もちろん、そのせいでオリンピックに出られなかった、参加できなかった人も多くいたに違いないが。

もう一つの壁は、オリンピック反対派の人たちだ。
新型コロナを盾にして組織委員会や政府の些細なミスをつき、なんとかしてオリンピックを止めさせようとしていた。
5や6あたりの報道も酷さを露呈した形になった。散々オリンピックは止めるべきと言って置きながら、いざ日本人のメダルラッシュが始まると連日選手を褒め称えるニュースばかり。プライドもポリシーもないのかと思うくらいひどかった。
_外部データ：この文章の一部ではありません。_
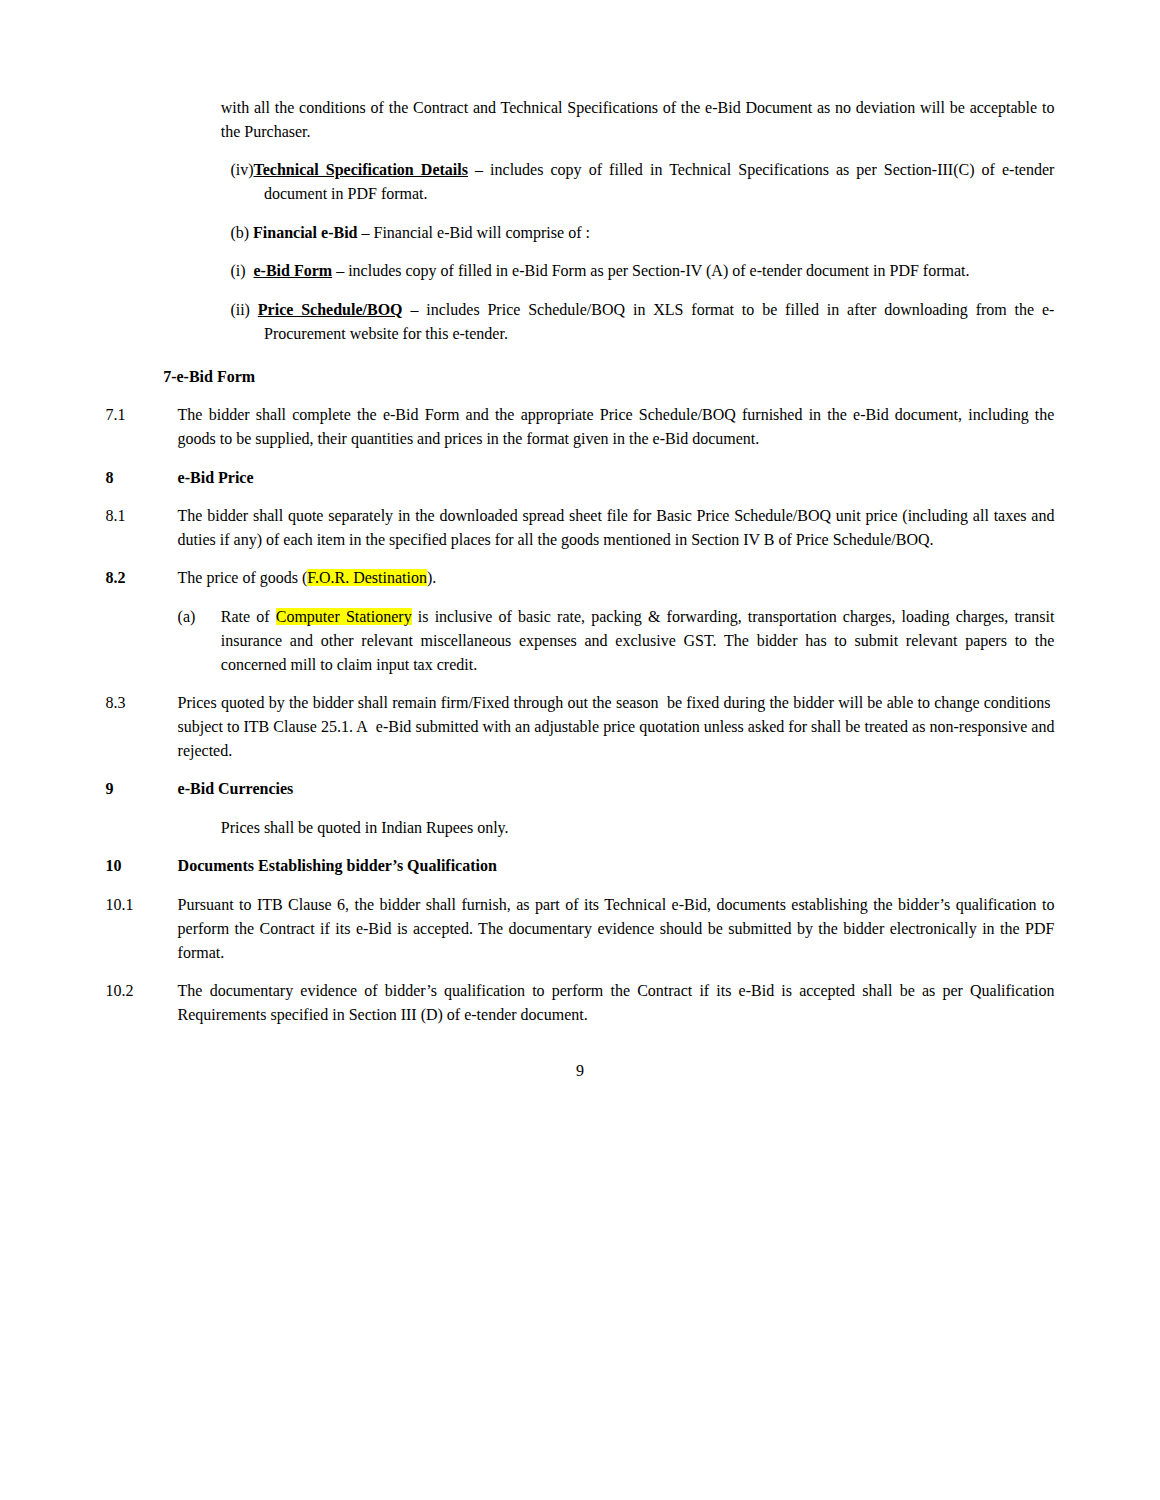with all the conditions of the Contract and Technical Specifications of the e-Bid Document as no deviation will be acceptable to the Purchaser.
(iv)Technical Specification Details – includes copy of filled in Technical Specifications as per Section-III(C) of e-tender document in PDF format.
(b) Financial e-Bid – Financial e-Bid will comprise of :
(i) e-Bid Form – includes copy of filled in e-Bid Form as per Section-IV (A) of e-tender document in PDF format.
(ii) Price Schedule/BOQ – includes Price Schedule/BOQ in XLS format to be filled in after downloading from the e-Procurement website for this e-tender.
7-e-Bid Form
7.1
The bidder shall complete the e-Bid Form and the appropriate Price Schedule/BOQ furnished in the e-Bid document, including the goods to be supplied, their quantities and prices in the format given in the e-Bid document.
8
e-Bid Price
8.1
The bidder shall quote separately in the downloaded spread sheet file for Basic Price Schedule/BOQ unit price (including all taxes and duties if any) of each item in the specified places for all the goods mentioned in Section IV B of Price Schedule/BOQ.
8.2
The price of goods (F.O.R. Destination).
(a)
Rate of Computer Stationery is inclusive of basic rate, packing & forwarding, transportation charges, loading charges, transit insurance and other relevant miscellaneous expenses and exclusive GST. The bidder has to submit relevant papers to the concerned mill to claim input tax credit.
8.3
Prices quoted by the bidder shall remain firm/Fixed through out the season be fixed during the bidder will be able to change conditions subject to ITB Clause 25.1. A e-Bid submitted with an adjustable price quotation unless asked for shall be treated as non-responsive and rejected.
9
e-Bid Currencies
Prices shall be quoted in Indian Rupees only.
10
Documents Establishing bidder’s Qualification
10.1
Pursuant to ITB Clause 6, the bidder shall furnish, as part of its Technical e-Bid, documents establishing the bidder’s qualification to perform the Contract if its e-Bid is accepted. The documentary evidence should be submitted by the bidder electronically in the PDF format.
10.2
The documentary evidence of bidder’s qualification to perform the Contract if its e-Bid is accepted shall be as per Qualification Requirements specified in Section III (D) of e-tender document.
9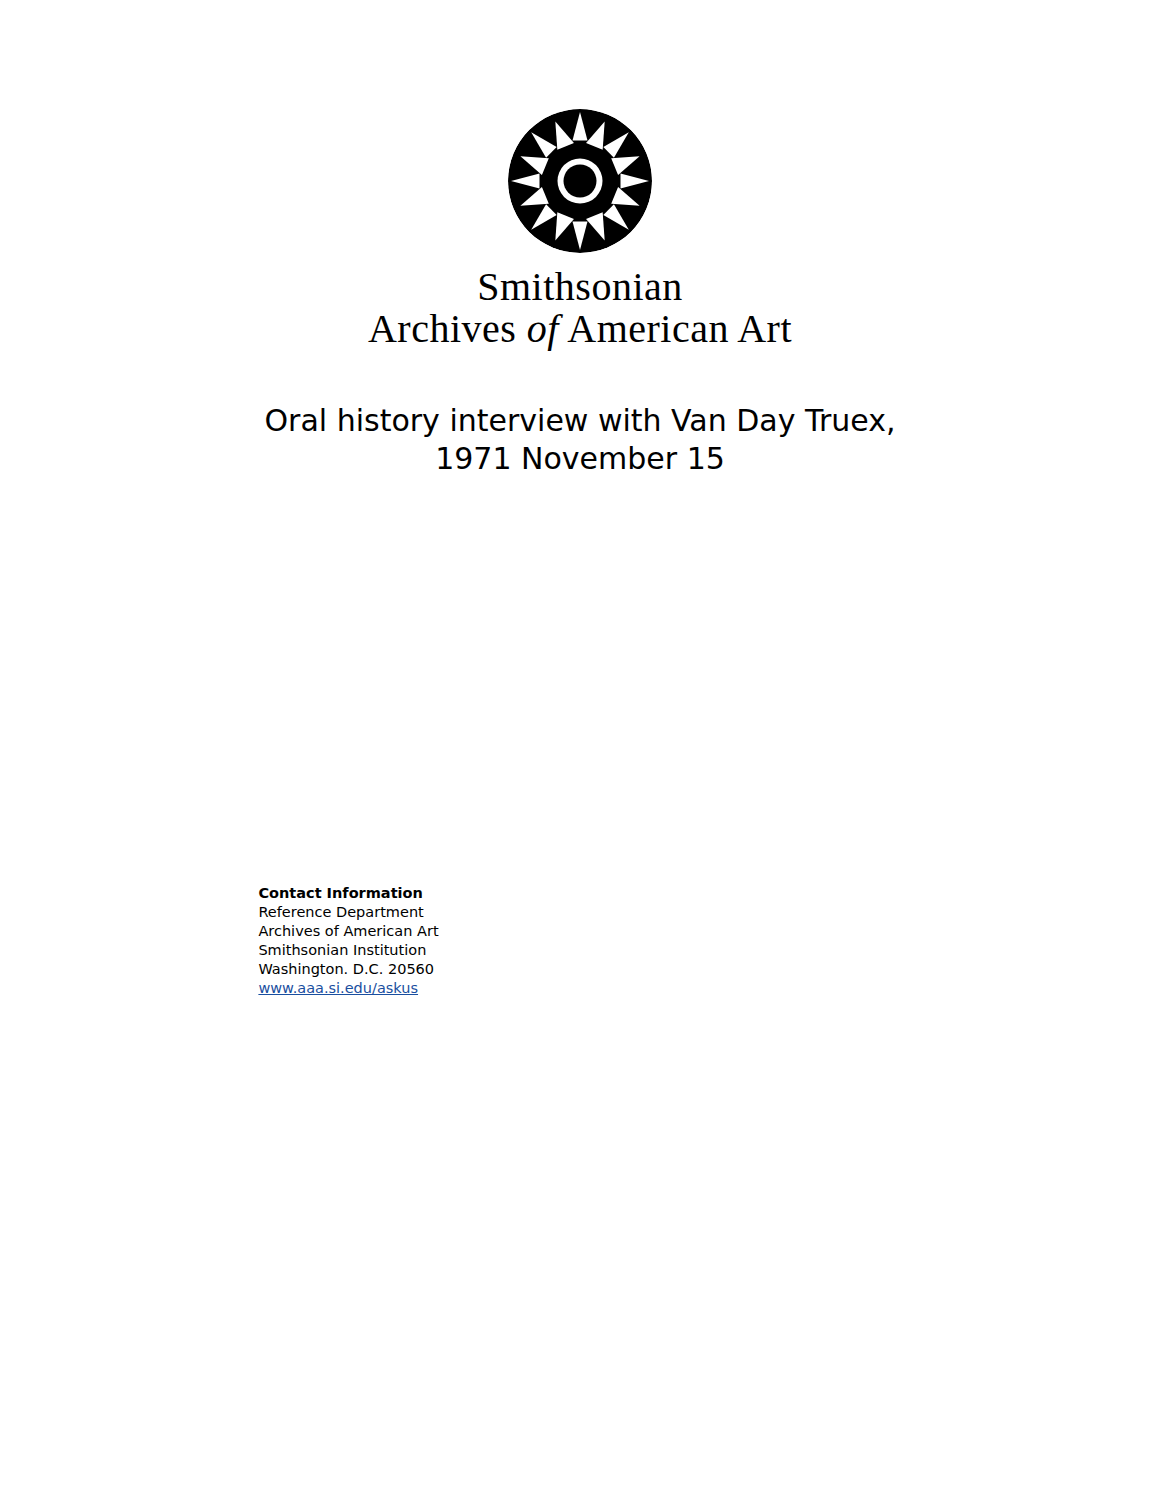Smithsonian
Archives of American Art
Oral history interview with Van Day Truex,
1971 November 15
Contact Information
Reference Department
Archives of American Art
Smithsonian Institution
Washington. D.C. 20560
www.aaa.si.edu/askus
常に思うのだが感染拡大をさせているのは政府ではない。国民だ。昨年までは手洗い消毒マスク、ソーシャルディスタンスをきっちり守っていたくせに、今は手も洗わず、マスクもきちんとしない。何かあれば集まって簡単に密集状態を作る。

なぜ気が緩んだのかと問うたなら、緊急事態宣言が出過ぎて意味がない、だとか、オリンピックをやっているから、だとか責任転嫁(と言うよりガキの言い訳以下)して自分を正当化している。そのことが飲食店を始めとする事業者の首を絞めていると気づかずに、だ。

オリンピック反対派の人たちはこれらを国民の怠惰とせず政府の無策として都合よく扱い、医療逼迫という味付けをしてオリンピックを阻止しようとした。

今回のオリンピックは困難に次ぐ困難を乗り越え、なんとか平和裏に開催できた。これもひとえに主催者やボランティア、その他関係者、協力した選手団の賜物である。
こんなに苦しいオリンピックはなかっただろうし、開催できたことを誇りに思っていい。

このオリンピックがなかったら、日本人の活躍はもちろん、男子マラソンやスケートボード、女子バスケットボールの感動的な場面、世界の人々の優しさや人格の素晴らしさに出会えなかった。コロナ禍によるギスギスさが和らぐことはなかった。

開催前、オリンピックだけ特別なのか!と言う意見があった。そもそもオリンピックは特別だ。それが反対派のあなたにとって特別ではないとしても。

今回のオリンピックはどんな困難にも負けずに打ち勝とうとした、選手や関係者の素晴らしさが際立った大会であった。
今からパラリンピックも楽しみだ。